• PROVIDED TEXT:
________________________
The exact same logic you are using to support Georgian rule over Ossetia would also support Serbian rule over Kosovo.
You have no idea what I think about all those FYRs, especially that particular hotspot. What I don't support is ethnic cleansing in
any form, whether it is by direct persecution or 'merely' paperwork.
Georgian rule over Ossetia is a legal fiction,
...sounds very much like a "Soverign Citizen" line of argument; notoriously misguided, and "selectively editing out" of any established regulations deemed inconvenient to the current dissatisfaction
du jour.
"Legal fictions" aren't imaginary/arbitrary, they are established to clarify potentially labyrinthine legal mish-mashes of competing legislation by cutting through to the chase and saying (for example) that the current balance of understanding is that <Foo> is effectively equivalent to <Bar>, and so all dependant legal issues should consider it so without painstakingly revisiting the question (and potentially dealing with an interim judgement at odds with all those judgements that already sided with the opposite version of interim judgement). A legal fiction
can be revisited, should the need arise, but often that means a replacement with an alternate legal fiction to reflect modified circumstances/understanding.
An excellent example of "legal fiction" is that of adoption. Having gone through the process of adopting a child, the legal fiction establishes that the adoptee is the child of the adopters, for all future legal purposes, and that the original parents now are no longer so (excepting where other adoption-aware legislation explicitly unpacks the various relationships as being meaningful in their original subtleties). This saves time in back-tracking the decision whenever future parentage issues, to be dealt with, are written without reason to distinguish or otherwise specifically mention adoptive statuses.
Should (for whatever reason, hopefully less common in this day and age) twins be separately adopted by separate families, this does not allow one family to then unilaterally tempt the other family's twin to run away and live with them, outwith any proper legal reassessment and rearrangement of the situation.
________________________
• EXTRACTED ENTRIES:
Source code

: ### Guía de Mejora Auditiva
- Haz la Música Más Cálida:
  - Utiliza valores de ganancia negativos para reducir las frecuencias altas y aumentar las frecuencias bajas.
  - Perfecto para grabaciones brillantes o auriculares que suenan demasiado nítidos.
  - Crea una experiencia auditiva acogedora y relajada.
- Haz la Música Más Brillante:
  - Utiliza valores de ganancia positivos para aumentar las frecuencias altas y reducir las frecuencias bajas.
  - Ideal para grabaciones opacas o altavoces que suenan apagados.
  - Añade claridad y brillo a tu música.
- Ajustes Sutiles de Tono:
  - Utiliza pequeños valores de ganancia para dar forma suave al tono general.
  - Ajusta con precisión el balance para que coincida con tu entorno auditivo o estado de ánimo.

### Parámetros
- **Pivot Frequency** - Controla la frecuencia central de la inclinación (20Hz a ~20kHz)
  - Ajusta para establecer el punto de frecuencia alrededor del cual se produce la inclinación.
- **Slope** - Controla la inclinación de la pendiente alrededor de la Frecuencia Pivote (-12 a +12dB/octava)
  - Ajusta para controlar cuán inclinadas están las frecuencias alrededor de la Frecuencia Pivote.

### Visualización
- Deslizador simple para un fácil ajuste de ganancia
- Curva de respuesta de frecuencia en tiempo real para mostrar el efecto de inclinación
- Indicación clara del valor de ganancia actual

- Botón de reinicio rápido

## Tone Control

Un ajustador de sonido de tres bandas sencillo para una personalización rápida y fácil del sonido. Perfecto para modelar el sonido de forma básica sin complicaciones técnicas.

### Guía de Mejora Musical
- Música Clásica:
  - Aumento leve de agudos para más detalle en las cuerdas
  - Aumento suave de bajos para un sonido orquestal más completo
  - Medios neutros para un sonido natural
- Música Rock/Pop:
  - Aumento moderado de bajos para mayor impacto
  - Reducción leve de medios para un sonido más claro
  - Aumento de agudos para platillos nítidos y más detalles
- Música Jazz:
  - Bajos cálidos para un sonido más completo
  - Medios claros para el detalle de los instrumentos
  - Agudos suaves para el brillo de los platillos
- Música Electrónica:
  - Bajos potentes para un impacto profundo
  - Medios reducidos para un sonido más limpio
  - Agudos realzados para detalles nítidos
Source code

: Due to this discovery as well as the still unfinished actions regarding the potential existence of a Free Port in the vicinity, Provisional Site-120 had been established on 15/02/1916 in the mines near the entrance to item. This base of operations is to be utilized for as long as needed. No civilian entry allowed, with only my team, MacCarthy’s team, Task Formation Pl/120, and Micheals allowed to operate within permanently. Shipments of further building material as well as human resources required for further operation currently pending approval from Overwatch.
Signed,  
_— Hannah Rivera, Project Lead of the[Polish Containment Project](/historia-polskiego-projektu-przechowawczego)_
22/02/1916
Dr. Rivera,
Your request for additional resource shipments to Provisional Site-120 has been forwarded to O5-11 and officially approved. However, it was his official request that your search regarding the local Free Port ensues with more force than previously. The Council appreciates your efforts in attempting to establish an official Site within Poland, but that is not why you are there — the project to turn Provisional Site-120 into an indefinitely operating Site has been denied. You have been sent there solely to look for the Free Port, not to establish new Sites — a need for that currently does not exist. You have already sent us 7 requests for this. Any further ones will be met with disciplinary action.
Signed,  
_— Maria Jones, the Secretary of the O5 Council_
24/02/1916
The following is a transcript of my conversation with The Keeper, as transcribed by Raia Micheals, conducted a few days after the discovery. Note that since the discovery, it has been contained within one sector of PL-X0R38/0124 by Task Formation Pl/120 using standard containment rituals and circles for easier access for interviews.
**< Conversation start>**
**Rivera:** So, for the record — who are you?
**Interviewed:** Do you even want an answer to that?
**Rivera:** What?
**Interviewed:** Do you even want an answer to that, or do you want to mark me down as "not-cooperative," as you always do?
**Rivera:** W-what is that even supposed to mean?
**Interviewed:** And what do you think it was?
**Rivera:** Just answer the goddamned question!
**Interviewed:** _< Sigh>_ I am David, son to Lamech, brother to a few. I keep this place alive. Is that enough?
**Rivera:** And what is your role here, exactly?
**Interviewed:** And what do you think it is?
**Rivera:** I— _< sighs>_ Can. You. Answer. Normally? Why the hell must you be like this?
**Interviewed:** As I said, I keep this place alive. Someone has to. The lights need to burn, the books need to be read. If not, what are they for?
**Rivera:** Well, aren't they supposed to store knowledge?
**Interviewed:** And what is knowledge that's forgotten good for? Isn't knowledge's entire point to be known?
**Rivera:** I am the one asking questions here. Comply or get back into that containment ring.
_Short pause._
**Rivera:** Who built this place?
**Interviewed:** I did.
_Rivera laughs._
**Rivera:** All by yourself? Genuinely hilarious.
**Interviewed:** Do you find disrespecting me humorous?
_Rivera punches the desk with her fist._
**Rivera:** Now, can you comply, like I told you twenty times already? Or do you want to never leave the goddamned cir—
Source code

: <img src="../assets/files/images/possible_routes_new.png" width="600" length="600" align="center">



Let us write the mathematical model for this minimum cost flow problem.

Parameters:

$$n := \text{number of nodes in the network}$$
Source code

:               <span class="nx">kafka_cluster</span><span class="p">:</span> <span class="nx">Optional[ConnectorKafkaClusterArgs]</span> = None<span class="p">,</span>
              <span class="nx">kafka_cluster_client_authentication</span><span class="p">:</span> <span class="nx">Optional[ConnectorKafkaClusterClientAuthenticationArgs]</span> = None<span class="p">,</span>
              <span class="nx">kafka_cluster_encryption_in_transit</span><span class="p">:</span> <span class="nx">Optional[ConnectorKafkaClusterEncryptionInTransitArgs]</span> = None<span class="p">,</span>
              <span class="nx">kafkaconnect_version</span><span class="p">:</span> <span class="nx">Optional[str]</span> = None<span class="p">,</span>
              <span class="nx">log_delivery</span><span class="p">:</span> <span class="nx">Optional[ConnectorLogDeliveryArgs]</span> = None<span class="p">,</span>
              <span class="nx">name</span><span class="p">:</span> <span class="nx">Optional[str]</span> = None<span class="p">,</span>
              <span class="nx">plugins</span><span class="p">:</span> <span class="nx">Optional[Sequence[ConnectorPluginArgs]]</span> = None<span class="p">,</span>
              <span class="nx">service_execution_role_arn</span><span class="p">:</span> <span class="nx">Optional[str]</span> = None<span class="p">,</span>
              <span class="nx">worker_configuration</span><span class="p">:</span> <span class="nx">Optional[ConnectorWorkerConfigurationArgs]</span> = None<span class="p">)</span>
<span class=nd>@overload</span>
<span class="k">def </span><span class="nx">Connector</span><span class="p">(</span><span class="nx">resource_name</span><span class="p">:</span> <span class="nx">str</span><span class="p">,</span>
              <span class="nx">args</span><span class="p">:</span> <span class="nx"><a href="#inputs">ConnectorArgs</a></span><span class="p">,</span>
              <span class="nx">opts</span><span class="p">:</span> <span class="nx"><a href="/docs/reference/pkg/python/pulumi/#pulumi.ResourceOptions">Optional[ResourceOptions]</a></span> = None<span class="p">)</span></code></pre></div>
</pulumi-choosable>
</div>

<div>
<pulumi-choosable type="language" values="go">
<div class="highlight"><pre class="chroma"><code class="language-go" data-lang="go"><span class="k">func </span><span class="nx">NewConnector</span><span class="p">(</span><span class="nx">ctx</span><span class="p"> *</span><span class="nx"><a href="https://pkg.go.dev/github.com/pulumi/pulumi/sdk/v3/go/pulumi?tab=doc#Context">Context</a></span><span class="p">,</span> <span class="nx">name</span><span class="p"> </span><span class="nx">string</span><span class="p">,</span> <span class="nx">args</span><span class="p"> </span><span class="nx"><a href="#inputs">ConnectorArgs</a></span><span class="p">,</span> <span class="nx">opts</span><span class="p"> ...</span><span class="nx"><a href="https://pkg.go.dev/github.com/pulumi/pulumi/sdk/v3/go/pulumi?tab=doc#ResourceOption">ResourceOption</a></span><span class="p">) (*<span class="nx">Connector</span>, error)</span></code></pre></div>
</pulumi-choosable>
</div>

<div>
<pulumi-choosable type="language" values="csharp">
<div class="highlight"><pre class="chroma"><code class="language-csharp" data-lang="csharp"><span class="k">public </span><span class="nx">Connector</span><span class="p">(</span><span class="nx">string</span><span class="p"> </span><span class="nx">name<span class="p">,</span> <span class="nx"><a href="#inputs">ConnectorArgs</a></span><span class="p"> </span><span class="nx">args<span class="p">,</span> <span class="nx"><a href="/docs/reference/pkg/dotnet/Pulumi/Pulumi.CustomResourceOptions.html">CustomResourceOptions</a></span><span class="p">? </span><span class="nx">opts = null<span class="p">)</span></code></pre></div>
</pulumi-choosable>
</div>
________________________
• WHAT TO DO:
- a) Answer each question from the legal-fiction post.
(i) What does the writer say they do not support?
(ii) What does the writer call an excellent example of a legal fiction?
(iii) When a legal fiction is revisited, what does that often mean?
- b) Summarize the legal-fiction post in two sentences.
- c) Reproduce the part of the legal-fiction post that begins at the words "You have no" and stops after "or 'merely' paperwork.".
The items were taken from a different source.

• ACTIVITY ANSWERS:
- a)
(i) Ethnic cleansing in any form, whether by direct persecution or "merely" paperwork.
(ii) Adoption.
(iii) Replacing it with an alternate legal fiction that reflects modified circumstances or understanding.

- b) The writer says that calling Georgian rule over Ossetia a legal fiction sounds like a "Sovereign Citizen" argument, and explains that legal fictions are not arbitrary. Instead, they are established to cut through competing legislation, and they can be revisited or replaced when needed, as adoption shows: adoption legally makes the adoptee the child of the adopters, and separately adopted twins cannot be lured from one family to the other without proper legal reassessment.

- c)
You have no idea what I think about all those FYRs, especially that particular hotspot. What I don't support is ethnic cleansing in
any form, whether it is by direct persecution or 'merely' paperwork.